Involvement of epithelial cells and AMs in post-influenza TLR desensitization in vivo. (A) AMs were isolated from post-influenza mice (6 wk after influenza) and control mice, and the level of TLR mRNA transcripts was assessed by real-time PCR. (B) Post-influenza mice (6 wk after influenza) and control mice were challenged i.n. with 1 μg FliC and BAL, and lungs were collected 1 h later. AMs were purified, and the level of different RNA transcripts, as indicated, was assessed by real-time PCR. Results are expressed as the ratio between the gene of interest and a housekeeping gene (18S). n = 3–5 mice/condition. Error bars represent the mean ± the SEM.

Figure 5.

Inhibition of TLR-induced NF-κB in AMs is responsible for reduced cell recruitment in post-influenza mice. (A) AMs isolated from control and post-influenza mice were stimulated for the indicated time with 1 μg/ml FliC and further stained for p65 (green) or a nuclear marker (propidium iodide, red).

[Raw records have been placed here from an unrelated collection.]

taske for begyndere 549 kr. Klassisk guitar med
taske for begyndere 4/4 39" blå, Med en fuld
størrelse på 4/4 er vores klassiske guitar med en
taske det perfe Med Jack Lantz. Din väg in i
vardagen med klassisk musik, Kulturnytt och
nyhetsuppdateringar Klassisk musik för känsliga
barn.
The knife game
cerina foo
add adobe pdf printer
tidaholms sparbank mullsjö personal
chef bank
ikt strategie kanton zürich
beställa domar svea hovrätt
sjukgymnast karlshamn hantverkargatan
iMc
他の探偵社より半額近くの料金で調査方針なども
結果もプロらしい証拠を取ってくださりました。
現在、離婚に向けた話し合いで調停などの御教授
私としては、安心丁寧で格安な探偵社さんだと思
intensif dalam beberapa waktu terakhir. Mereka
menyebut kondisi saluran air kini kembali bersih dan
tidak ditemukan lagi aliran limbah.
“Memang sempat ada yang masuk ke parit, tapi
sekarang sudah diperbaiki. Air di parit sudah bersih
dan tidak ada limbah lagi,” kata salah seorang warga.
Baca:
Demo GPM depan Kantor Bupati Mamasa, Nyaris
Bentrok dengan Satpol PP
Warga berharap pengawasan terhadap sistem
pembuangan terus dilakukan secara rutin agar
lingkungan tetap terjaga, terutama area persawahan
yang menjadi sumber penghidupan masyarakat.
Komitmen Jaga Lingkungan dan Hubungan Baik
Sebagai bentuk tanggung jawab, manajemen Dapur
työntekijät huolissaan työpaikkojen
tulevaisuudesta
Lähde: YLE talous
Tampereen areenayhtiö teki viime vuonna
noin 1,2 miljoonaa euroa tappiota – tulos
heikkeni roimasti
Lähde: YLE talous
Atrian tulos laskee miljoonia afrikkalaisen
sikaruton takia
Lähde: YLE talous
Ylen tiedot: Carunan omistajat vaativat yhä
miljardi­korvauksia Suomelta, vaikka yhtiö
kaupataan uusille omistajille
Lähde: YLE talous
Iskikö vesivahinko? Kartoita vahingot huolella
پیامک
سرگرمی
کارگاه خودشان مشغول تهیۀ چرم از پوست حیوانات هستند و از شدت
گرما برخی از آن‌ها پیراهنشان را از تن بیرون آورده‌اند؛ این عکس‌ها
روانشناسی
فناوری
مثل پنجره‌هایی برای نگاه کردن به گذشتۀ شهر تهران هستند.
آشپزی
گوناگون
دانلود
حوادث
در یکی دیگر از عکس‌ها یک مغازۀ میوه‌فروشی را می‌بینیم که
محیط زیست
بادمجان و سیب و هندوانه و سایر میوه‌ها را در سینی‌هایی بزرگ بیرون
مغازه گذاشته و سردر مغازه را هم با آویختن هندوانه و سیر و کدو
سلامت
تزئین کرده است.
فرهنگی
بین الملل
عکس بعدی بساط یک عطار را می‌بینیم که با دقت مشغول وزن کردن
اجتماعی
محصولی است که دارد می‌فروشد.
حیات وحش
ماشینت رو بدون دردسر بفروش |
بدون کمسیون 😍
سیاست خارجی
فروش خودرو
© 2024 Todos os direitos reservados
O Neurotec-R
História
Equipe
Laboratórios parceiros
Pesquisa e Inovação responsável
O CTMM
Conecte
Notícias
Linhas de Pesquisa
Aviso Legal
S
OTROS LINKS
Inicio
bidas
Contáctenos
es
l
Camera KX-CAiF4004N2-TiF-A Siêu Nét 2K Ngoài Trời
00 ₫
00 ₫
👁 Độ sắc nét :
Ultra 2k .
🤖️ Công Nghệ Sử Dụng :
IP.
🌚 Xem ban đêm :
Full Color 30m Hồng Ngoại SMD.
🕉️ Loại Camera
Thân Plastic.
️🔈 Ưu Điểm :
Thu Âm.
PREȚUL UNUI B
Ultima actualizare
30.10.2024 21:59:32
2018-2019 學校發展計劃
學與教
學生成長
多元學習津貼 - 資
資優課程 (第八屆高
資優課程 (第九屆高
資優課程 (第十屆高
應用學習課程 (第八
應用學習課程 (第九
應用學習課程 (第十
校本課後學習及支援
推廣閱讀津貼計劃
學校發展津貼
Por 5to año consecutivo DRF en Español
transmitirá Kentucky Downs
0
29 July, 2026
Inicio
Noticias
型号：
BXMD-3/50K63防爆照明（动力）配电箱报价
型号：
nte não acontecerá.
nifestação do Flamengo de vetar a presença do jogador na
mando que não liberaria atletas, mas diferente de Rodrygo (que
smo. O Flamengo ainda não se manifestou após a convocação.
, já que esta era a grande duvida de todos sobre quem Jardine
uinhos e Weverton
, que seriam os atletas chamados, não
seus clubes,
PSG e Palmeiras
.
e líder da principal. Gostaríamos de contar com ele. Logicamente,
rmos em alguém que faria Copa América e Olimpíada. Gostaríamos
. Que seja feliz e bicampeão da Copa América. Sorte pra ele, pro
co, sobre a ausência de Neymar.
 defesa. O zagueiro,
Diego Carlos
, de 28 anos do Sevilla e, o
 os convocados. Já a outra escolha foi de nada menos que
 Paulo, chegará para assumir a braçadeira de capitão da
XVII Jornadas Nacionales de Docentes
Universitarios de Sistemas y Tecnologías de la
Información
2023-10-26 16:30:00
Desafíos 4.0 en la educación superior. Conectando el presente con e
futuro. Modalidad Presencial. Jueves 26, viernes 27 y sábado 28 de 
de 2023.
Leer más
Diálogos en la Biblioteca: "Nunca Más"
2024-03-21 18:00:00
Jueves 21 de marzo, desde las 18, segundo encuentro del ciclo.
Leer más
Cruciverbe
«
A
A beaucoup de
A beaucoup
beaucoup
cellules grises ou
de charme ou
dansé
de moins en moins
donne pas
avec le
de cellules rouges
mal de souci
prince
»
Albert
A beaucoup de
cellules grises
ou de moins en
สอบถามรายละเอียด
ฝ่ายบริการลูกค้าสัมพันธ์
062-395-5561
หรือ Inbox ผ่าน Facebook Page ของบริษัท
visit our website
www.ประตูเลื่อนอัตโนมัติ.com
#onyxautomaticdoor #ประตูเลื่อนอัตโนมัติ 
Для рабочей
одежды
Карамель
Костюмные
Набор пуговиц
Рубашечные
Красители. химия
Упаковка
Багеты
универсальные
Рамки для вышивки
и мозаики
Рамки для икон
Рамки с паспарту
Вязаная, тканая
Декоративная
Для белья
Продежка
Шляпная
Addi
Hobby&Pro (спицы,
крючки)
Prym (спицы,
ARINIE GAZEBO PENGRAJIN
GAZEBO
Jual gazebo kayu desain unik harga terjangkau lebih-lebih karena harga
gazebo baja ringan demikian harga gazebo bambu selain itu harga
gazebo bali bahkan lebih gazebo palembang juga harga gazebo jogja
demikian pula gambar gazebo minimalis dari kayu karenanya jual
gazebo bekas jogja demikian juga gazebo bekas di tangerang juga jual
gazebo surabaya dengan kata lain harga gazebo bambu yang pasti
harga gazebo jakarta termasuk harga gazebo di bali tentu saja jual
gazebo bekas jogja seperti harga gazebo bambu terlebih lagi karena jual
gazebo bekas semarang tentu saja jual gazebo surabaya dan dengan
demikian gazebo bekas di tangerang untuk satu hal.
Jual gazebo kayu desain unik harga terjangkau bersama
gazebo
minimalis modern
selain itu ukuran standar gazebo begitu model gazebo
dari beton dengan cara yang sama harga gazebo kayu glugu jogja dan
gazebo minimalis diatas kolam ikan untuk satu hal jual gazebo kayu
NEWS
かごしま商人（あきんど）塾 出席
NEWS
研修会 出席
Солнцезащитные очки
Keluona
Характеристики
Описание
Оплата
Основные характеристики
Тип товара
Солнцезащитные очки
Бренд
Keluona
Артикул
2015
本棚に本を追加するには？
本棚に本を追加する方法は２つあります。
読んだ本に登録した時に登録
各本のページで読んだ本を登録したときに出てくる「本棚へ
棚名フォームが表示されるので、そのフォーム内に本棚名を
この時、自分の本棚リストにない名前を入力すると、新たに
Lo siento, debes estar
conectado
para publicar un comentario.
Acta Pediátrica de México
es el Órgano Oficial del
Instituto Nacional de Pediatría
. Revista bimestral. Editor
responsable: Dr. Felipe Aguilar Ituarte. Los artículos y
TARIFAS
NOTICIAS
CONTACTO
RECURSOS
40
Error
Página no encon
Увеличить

Colocalization of p65 and propidium iodide is visible in control AM after 60 min of flagellin activation (yellow). The percentage of cells with p65 translocation is shown. n = 6 mice/condition. Bar, 10 μm. (B) AMs were stimulated overnight with Flic and LPS at indicated concentrations and KC and MIP-2α were measured in the supernatant. Results are expressed as fold increase compared with medium level to normalize the data obtained from different cultures obtained from individual (n = 3) or pooled mice (n = 10). (C) Irradiated wild type C57BL/5 mice were reconstituted with bone marrow from mice expressing the DT receptor under the control of the CD11c promoter. These mice were then infected with influenza or received PBS as control. 2 wk later, half of the mice in each group received an intratracheal injection of DT leading to the depletion of AM and further left 3 wk for naive AM to reconstitute the airways. Nondepleted mice received PBS as control (no depletion). Neutrophil airway recruitment in control and after influenza mice was then evaluated 6 h after i.n. flagellin challenge in DT-treated and nontreated mice (right). The number of neutrophils before flagellin treatment was comparable between all groups and similar to naive mice (not depicted). Error bars represent the mean ± the SEM.